Early Respiratory Infections and the Development of Asthma in the First 27 Years of Life

Aino K. Rantala; Maritta S. Jaakkola; Elina M. S. Mäkikyrö; Timo T. Hugg; Jouni J. K. Jaakkola

Disclosures

Am J Epidemiol. 2015;182(7):615-623. 

In This Article

Results

Characteristics of the Study Population

There were no substantial differences between the baseline population (part 2) and the study population of 2,228 subjects (part 1) followed for up to 20 years (Table 2). In addition, the assumption of proportionality held for all variables.

Part 1: Respiratory Infections During the 12 Months Preceding Baseline Data Collection and Risk of Asthma

The estimated incidence rates of respiratory infections occurring during the 12 months preceding baseline data collection are shown in Table 3 . A total of 954 persons (42.8%) were categorized as exposed to URTIs and 368 (16.5%) to LRTIs (see Methods). The risk of asthma was consistently increased throughout the 20-year follow-up period in relation to both LRTIs and URTIs. The risk of developing asthma increased significantly in relation to LRTIs throughout the follow-up period, with a slightly decreasing trend in hazard ratios with increasing age periods (adjusted hazard ratio (HR) from baseline age to age 6 years (HRbaseline-6) = 3.20 (95% confidence interval (CI): 1.54, 6.65); from baseline age to age 12 years, HRbaseline-12 = 2.80 (95% CI: 1.84, 4.28); from baseline age to age 18 years, HRbaseline-18 = 2.24 (95% CI: 1.55, 3.24); and from baseline age to age 27 years, HRbaseline-27 = 2.11 (95% CI: 1.48, 3.00)) ( Table 3 ; see Web Table 1 http://aje.oxfordjournals.org/content/182/7/615/suppl/DC1, available at http://aje.oxfordjournals.org/, for crude hazard ratios). The relationship between the experience of early LRTIs and the risk of developing asthma decreased monotonically with chronological age, as indicated by a test for a linear trend in the age-specific hazard ratio (Wald χ2: P < 0.001). Similarly, the risk of developing asthma was related to early URTIs throughout all age periods (adjusted HRbaseline-6 = 2.49 (95% CI: 1.29, 4.80), HRbaseline-12 = 2.08 (95% CI: 1.45, 2.98), HRbaseline-18 = 1.75 (95% CI: 1.29, 2.38), and HRbaseline-27 = 1.64 (95% CI: 1.22, 2.19)) ( Table 3 and Web Table 1 http://aje.oxfordjournals.org/content/182/7/615/suppl/DC1), and the decreasing trend was statistically significant (Wald χ2: P < 0.01). Figure 2 illustrates that subjects with LRTIs during the past 12 months at baseline developed asthma at an earlier age than those with no LRTIs, and this difference remained throughout the 20-year follow-up period. In Figure 3, a similar pattern is seen in relation to the occurrence of URTIs.

Figure 2.

Development of asthma throughout the 20-year follow-up period among children who had had lower respiratory tract infections (LRTIs) during the past 12 months at baseline (broken line) and those with no past-year LRTIs at baseline (solid line), The Espoo Cohort Study, 1991–2011. Follow-up time started at the baseline age of each study subject.

Figure 3.

Development of asthma throughout the 20-year follow-up period among children with upper respiratory tract infections (URTIs) during the past 12 months at baseline (broken line) and those with no past-year URTIs at baseline (solid line), The Espoo Cohort Study, 1991–2011. Follow-up time started at the baseline age of each study subject.

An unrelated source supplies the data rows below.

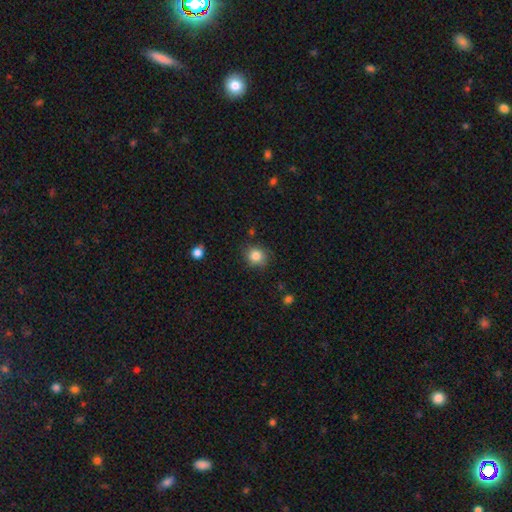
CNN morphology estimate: A smooth galaxy with no disk features (84%) that is round (82%).

Vote fractions:
- Smooth or featured? smooth: 84% / star or artifact: 11% / featured or disk: 6%
- How rounded? round: 82% / in between: 17% / cigar-shaped: 1%
- Merging? none: 82% / minor disturbance: 13% / major disturbance: 3% / merger: 2%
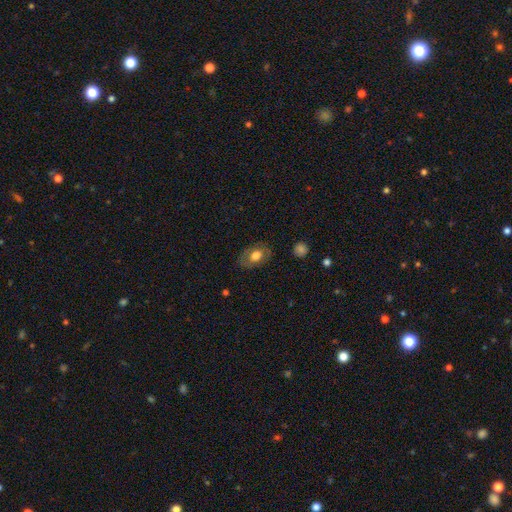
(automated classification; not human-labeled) smooth 64%, featured or disk 28%, star or artifact 8%. Down the decision tree: how rounded — in between (79%); merging — none (79%).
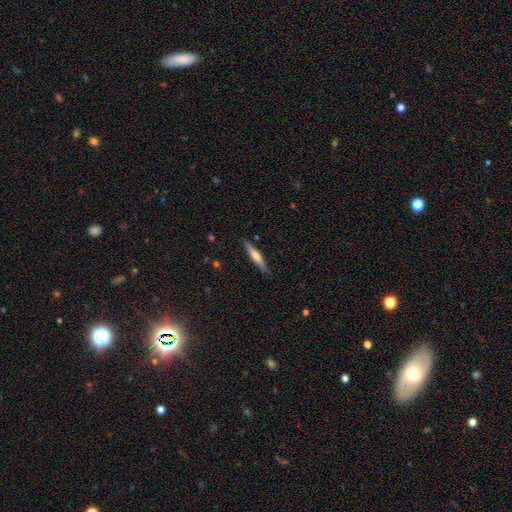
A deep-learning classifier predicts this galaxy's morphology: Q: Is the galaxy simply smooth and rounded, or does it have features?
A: featured or disk — 51%.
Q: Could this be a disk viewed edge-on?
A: yes — 96%.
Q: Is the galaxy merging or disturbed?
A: none — 88%.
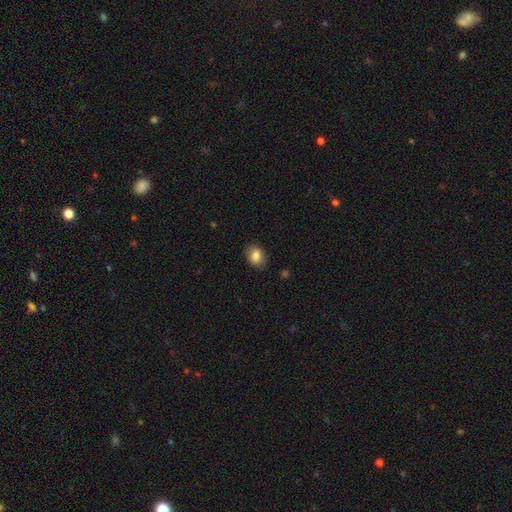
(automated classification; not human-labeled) Smooth or featured: smooth — 83% (featured or disk — 9%)
How rounded: in between — 64% (round — 35%)
Merging: none — 84% (minor disturbance — 12%)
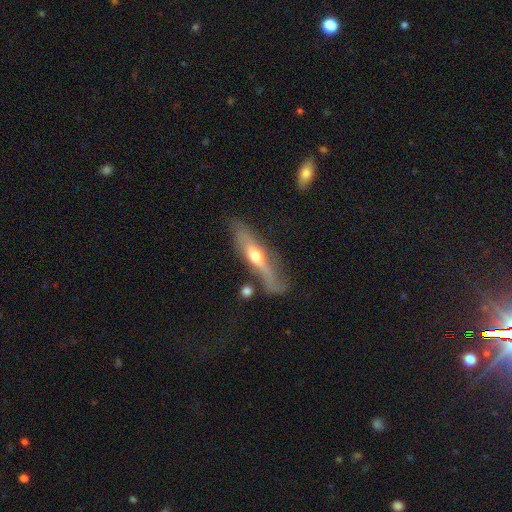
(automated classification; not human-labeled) featured or disk 59%, smooth 35%, star or artifact 6%. Down the decision tree: edge-on disk — yes (77%); merging — none (58%).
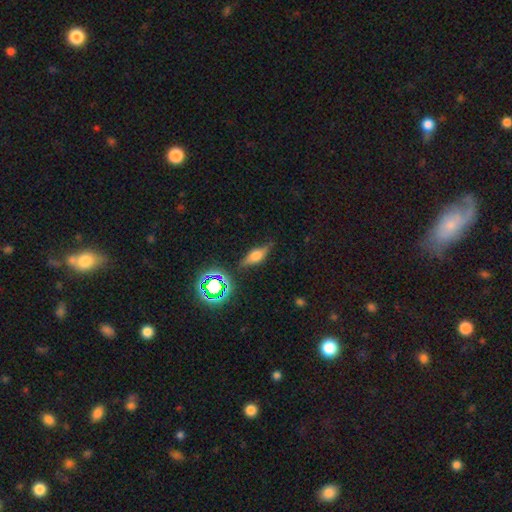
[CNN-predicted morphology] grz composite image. It shows a featured or disk galaxy (44%). Merging: none (76%).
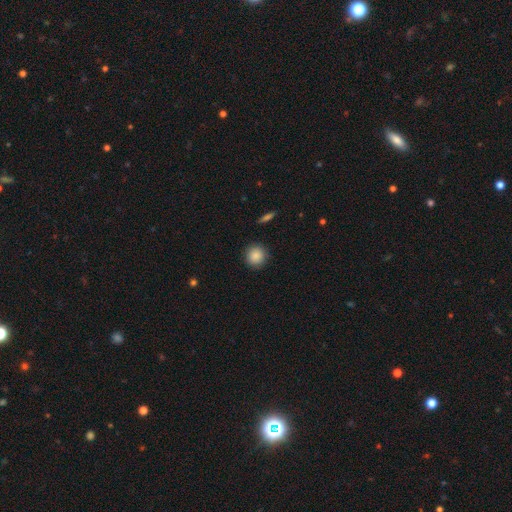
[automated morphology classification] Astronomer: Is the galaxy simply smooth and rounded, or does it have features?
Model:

The risk of developing asthma was also increased in relation to specific infections, such as acute bronchitis, pneumonia, common cold, and sinusitis ( Table 3 ). There were 753 persons (35.8%) who had experienced recurrent otitis media as defined in Methods. The risk of developing asthma was related to early recurrent otitis throughout the follow-up period, with a slightly decreasing trend in hazard ratios by age period (adjusted HRbaseline-6 = 1.94 (95% CI: 0.99, 3.78), HRbaseline-12 = 1.73 (95% CI: 1.16, 2.57), HRbaseline-18 = 1.46 (95% CI: 1.03, 2.05), and HRbaseline-27 = 1.38 (95% CI: 0.99, 1.91)) (Wald χ2: P = 0.06) ( Table 3 ).

The risk of developing asthma was more strongly associated with LRTIs and URTIs experienced at 1–2 years of age than with infections experienced later in childhood ( Table 4 ).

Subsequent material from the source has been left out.